A common thread between the G4 Cube, the trashcan, the hockey puck mouse, the iPad, the iPod, the newer iMacs, and the newer MacBook Pro and MacBook designs: no excess air. Jony Ive hates selling you air, which you could say is to his credit. (There’s an apocryphal story about Steve Jobs dunking an early iPod design into a fishtank in his office, pointing to bubbles coming out of it and saying “too big” — apocryphal, because he never kept fish.) But this approach also led him down some mistaken paths.

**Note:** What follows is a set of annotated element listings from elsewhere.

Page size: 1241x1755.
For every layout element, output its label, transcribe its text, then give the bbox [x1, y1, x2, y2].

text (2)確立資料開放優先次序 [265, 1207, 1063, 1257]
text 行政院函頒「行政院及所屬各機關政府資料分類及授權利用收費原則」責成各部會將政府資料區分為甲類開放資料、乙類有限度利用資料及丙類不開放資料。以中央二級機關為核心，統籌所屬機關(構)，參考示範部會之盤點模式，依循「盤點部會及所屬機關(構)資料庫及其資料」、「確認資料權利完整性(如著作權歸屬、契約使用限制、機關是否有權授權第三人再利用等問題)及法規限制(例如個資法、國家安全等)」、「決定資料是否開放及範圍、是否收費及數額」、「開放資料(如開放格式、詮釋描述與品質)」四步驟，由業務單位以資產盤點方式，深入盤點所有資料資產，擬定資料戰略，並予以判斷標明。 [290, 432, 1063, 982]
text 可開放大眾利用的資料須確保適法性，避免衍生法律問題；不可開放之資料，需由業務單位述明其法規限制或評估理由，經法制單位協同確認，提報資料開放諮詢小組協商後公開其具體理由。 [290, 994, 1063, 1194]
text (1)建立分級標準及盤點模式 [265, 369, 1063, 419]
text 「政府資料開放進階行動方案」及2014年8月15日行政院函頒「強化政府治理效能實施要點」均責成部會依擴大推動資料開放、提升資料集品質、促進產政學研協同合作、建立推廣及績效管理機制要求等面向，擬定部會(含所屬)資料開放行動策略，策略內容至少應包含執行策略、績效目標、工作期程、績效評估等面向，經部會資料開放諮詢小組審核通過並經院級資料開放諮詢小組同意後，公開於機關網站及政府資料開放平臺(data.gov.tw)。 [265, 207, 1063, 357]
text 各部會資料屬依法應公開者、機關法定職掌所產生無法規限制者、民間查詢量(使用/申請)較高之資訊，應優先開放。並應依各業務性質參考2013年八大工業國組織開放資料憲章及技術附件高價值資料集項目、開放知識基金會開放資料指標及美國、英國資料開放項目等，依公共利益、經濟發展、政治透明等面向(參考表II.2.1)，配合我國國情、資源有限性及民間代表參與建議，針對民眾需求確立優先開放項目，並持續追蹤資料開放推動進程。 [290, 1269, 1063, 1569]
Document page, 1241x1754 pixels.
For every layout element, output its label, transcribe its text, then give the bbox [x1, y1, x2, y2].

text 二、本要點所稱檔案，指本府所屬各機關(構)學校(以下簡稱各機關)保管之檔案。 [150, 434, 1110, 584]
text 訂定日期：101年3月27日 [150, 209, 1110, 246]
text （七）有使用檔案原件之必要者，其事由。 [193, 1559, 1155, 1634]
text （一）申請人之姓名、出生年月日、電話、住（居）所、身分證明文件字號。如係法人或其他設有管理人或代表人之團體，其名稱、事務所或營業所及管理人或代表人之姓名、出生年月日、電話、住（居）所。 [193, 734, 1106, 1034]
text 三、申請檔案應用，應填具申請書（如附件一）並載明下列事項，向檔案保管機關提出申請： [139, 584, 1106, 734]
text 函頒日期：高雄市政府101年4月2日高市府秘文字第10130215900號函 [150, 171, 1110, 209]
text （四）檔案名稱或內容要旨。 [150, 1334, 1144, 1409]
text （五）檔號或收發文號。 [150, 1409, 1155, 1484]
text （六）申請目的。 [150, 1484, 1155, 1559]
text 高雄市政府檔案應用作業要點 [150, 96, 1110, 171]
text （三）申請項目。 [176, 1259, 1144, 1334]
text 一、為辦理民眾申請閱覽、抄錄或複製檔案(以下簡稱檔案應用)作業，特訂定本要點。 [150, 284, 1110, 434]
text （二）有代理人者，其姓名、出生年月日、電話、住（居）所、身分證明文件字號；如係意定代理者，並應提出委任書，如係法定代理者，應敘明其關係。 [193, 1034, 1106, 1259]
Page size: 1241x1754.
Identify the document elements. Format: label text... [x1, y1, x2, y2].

By the time we got to post-2011, Ive wasn’t into upgrading things. You might repair them, but the days of clever latches that let you replace RAM and hard drives were long past. The iPhone seems to have been the first mobile phone without a replaceable battery, and turned that into an industry standard.
CA continued with
In truth, I think Ive’s best work came when he and the design team were given challenges to incorporate by the marketing or research teams. The original iMac is the best example, where the implicit brief is: “design a computer for a low price that will stand out from every other machine on sale.”
Then the iPod, a little box with click-wheel controls. They tried moving the buttons off of the wheel, but it flopped, and Apple then reverted to its original design.
Overall, though, there are many hopeful signs. I think Ive’s departure is going to be good for the Design Team and for Apple. The new Mac Pro design is a clear return to the sensible, accessible shapes of the blue G3 and the beloved G5 “Cheesegrater.”
The new Mac Pro was designed to be easily upgradeable, so one can stick in more memory or more video cards or whatever.

It will come out this fall, and if it is successful, then I expect Apple to make more of its systems easily upgradeable. I'd like some medium-sized box Mac, something between a Mac Mini and a Mac Pro.